Venezuela’s Maduro Accuses U.S. of Conspiracy as the ‘Most Difficult’ Election Looms

Venezuela President Maduro
Reuters

Venezuelan President Nicolás Maduro warned viewers on Sunday that he expects December’s legislative elections to be the “most difficult yet” for the socialist Chavistas. Maduro, who barely scraped a victory against opposition leader Henrique Capriles Radonski in 2013, also accused the United States of “conspiracy” against him.

“I believe that the December 6 elections could well be the most difficult ones that the Revolution has faced,” Maduro told an audience in a televised conversation with himself from the Principal Theater of Caracas. He urged Chavistas to campaign “door to door” and find the “discontented and confused” and implore that they vote for the United Socialist Party of Venezuela (PSUV).

In a sign of true concern, Maduro urged members of his party to celebrate the ideological diversity of the country, as an untold number of prisoners of conscience continue to suffer in the nation’s military detention centers. “We are united, but I make a call to the national leadership of all the parties and political movements to display the lovely unitarian diversity we have achieved,” he said, “each one should let his colors shine, his symbols, his strengths, so that they are known.”

Maduro even claimed he could see a future in which Venezuela could repair its relations with the United States, according to national newspaper El Universalwhich almost went out of business in 2014 because the Maduro administration refused to allow it to buy paper abroad. What Venezuela wants, he suggested, “is to achieve what Cuba achieved: relations of respect, of equality between States, from you to you and, hopefully, of achievement with the elites governing Washington and the American government.”
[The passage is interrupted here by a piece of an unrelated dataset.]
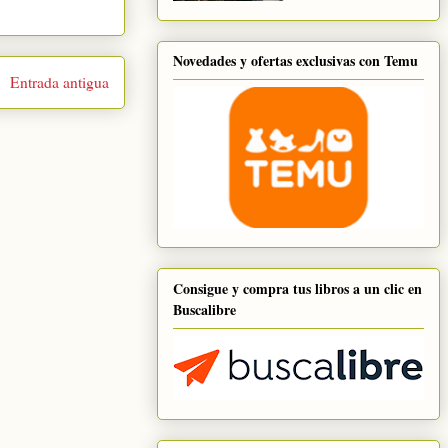
Novedades y ofertas exclusivas con Temu
Entrada antigua
Consigue y compra tus libros a un clic en
Buscalibre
The Cuban government reached an agreement with the Obama administration in December 2014 which will allow for American money to flow into the Castro dictatorship and remove the label “State Sponsor of Terror” from the rogue nation. The U.S. government received no concrete concessions from the Cuban government for this deal, which continues to punish prisoners of conscience and provide safe haven to terrorists.

El Universal failed to note that, in a different part of the same telecast, Maduro accused the United States of various unnamed “conspiracies” against him. “Where there is a conspiracy, there is a gringo,” Maduro told his audience. “If there is a sabotage of our economy, behind it you will find a gringo adviser.”
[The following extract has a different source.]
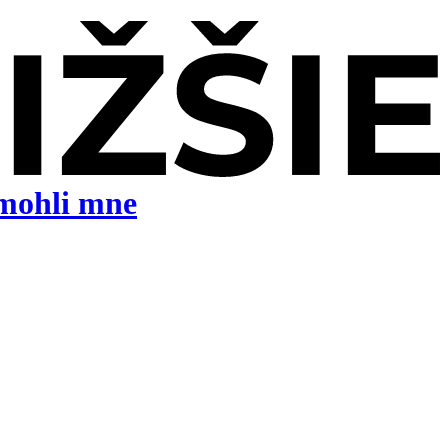
mohli mne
The Venezuelan government is currently employing an American PR advisory group, FitzGibbon Media, to clean up its international image.

Argentine news outlet Infobae notes that polls indicate the PSUV is in severe danger of losing their electoral edge to the Table of Democratic Unity (MUD) party, a center-right party led by Maduro’s former rival, Henrique Capriles Radonski. MUD is currently in the lead in the polls by 20 percentage points; Maduro’s personal approval rating stands at little more than 20 percent.

Many in Venezuela still believe that Maduro lost the 2013 presidential election, which he officially won by a slim margin while threatening to have Capriles arrested for “inciting violence.” He had a number of high-profile political leaders arrested following his alleged victory—from Popular Will Party leader Leopoldo López, now sentenced to 13 years in prison for organizing a protest; to Caracas Mayor Antonio Ledezma, who security cameras caught being dragged out of his office by Secret Police officers “like a dog“; to San Cristóbal Mayor Daniel Ceballos, who was whisked out of his home in the middle of the night.